History was not my best subject in school. Even today, I do not consider myself an avid history fan. Still, some of the more moving and memorable places I've been in my travels are historic places.
• Monticello – Walking the very halls where Thomas Jefferson once walked sends a chill up my spine.
• Rosa Parks Museum – This museum is so well done that you almost feel like you're on the bus with this courageous women in Montgomery, Alabama, in 1955.
• USS Arizona Memorial – It overlooks not only the remains of a sunken battleship in Pearl Harbor, but also the final resting place of over 1,000 crewmen.

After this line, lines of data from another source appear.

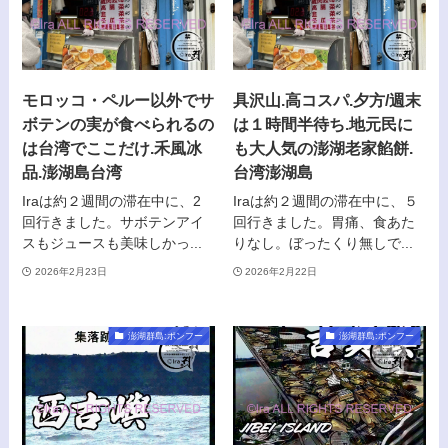
モロッコ・ペルー以外でサ
具沢山.高コスパ.夕方/週末
ボテンの実が食べられるの
は１時間半待ち.地元民に
は台湾でここだけ.禾風冰
も大人気の澎湖老家餡餅.
品.澎湖島台湾
台湾澎湖島
Iraは約２週間の滞在中に、2
Iraは約２週間の滞在中に、５
回行きました。サボテンアイ
回行きました。胃痛、食あた
スもジュースも美味しかっ...
りなし。ぼったくり無しで...
2026年2月23日
2026年2月22日
澎湖群島:ポンフー
澎湖群島:ポンフー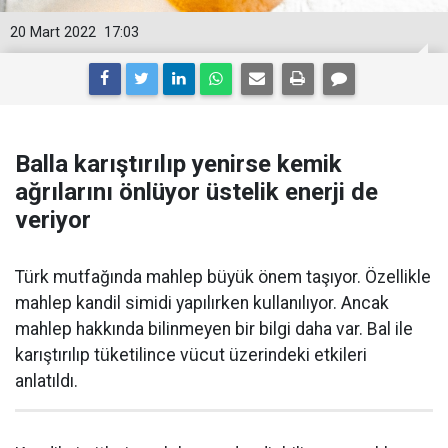
20 Mart 2022
17:03
Balla karıştırılıp yenirse kemik
ağrılarını önlüyor üstelik enerji de
veriyor
Türk mutfağında mahlep büyük önem taşıyor. Özellikle
mahlep kandil simidi yapılırken kullanılıyor. Ancak
mahlep hakkında bilinmeyen bir bilgi daha var. Bal ile
karıştırılıp tüketilince vücut üzerindeki etkileri
anlatıldı.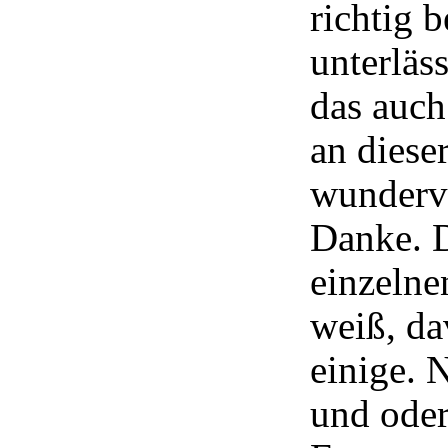
richtig 
unterläs
das auch
an dieser
wundervo
Danke. 
einzelne
weiß, da
einige. N
und oder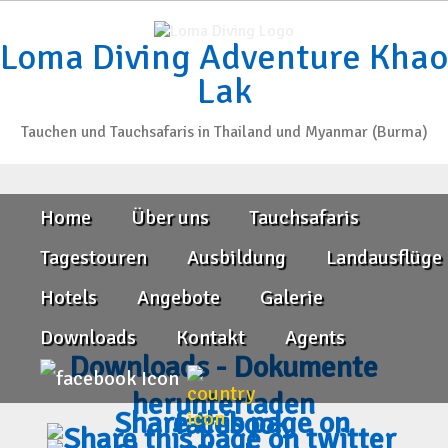
Loma Diving Adventure Khao
Lak
Tauchen und Tauchsafaris in Thailand und Myanmar (Burma)
Home
Über uns
Tauchsafaris
Tagestouren
Ausbildung
Landausflüge
Hotels
Angebote
Galerie
Downloads
Kontakt
Agents
Downloads - Dokumente
herunterladen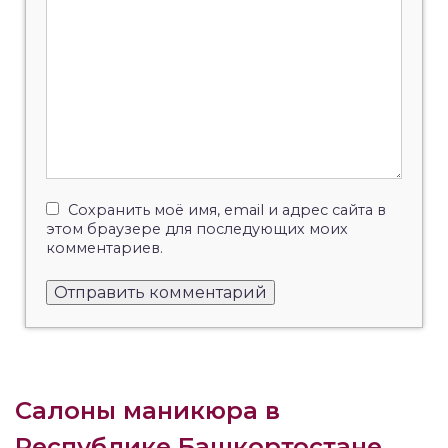
Сохранить моё имя, email и адрес сайта в
этом браузере для последующих моих
комментариев.
Салоны маникюра в
Республике Башкортостане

• National Civil Rights Museum – Built on the site of the Lorraine Motel, first you glance into the motel room exactly as it was left in 1968 and then step out to the second floor balcony where Martin Luther King was gunned down.
I was three years old when Dr. King was assassinated. Obviously, the events that make the other places historically significant happened before I was born. Yet, visiting them stirred up some deep emotions making them unforgettable places that I highly recommend to everyone.
Is my generally lukewarm attitude toward history combined with the admittedly great experiences I've had at historic places a bit of a paradox? What does it say about the market for heritage tourism?
It tells me that this already large segment of the travel industry can be staggeringly huge if the marketing is done right. At this blog we preach about how tourism marketing in general needs to sell experiences and emotions not just facts, stats, rates and amenities. It's even more important to make history come alive when promoting heritage tourism. Potential visitors have to understand more than just the headlines. They need to get to know the human personalities involved, the heroic feats accomplished, the monumental adversity that was overcome and exactly what it was like on that fateful day, month or period in history. What was the weather like? What sights, sounds and smells filled the air? What did the people know or not know about their fate? Perhaps most importantly, why does it still matter to society? Historic sites and museums, by and large, do a great job of interpreting history for visitors. Isn’t time the marketing did the same? When you advertise with that level of emotion and power you increase your target audience exponentially from more than just self-described "history buffs" to people who are inquisitive and like unique experiences. People like me.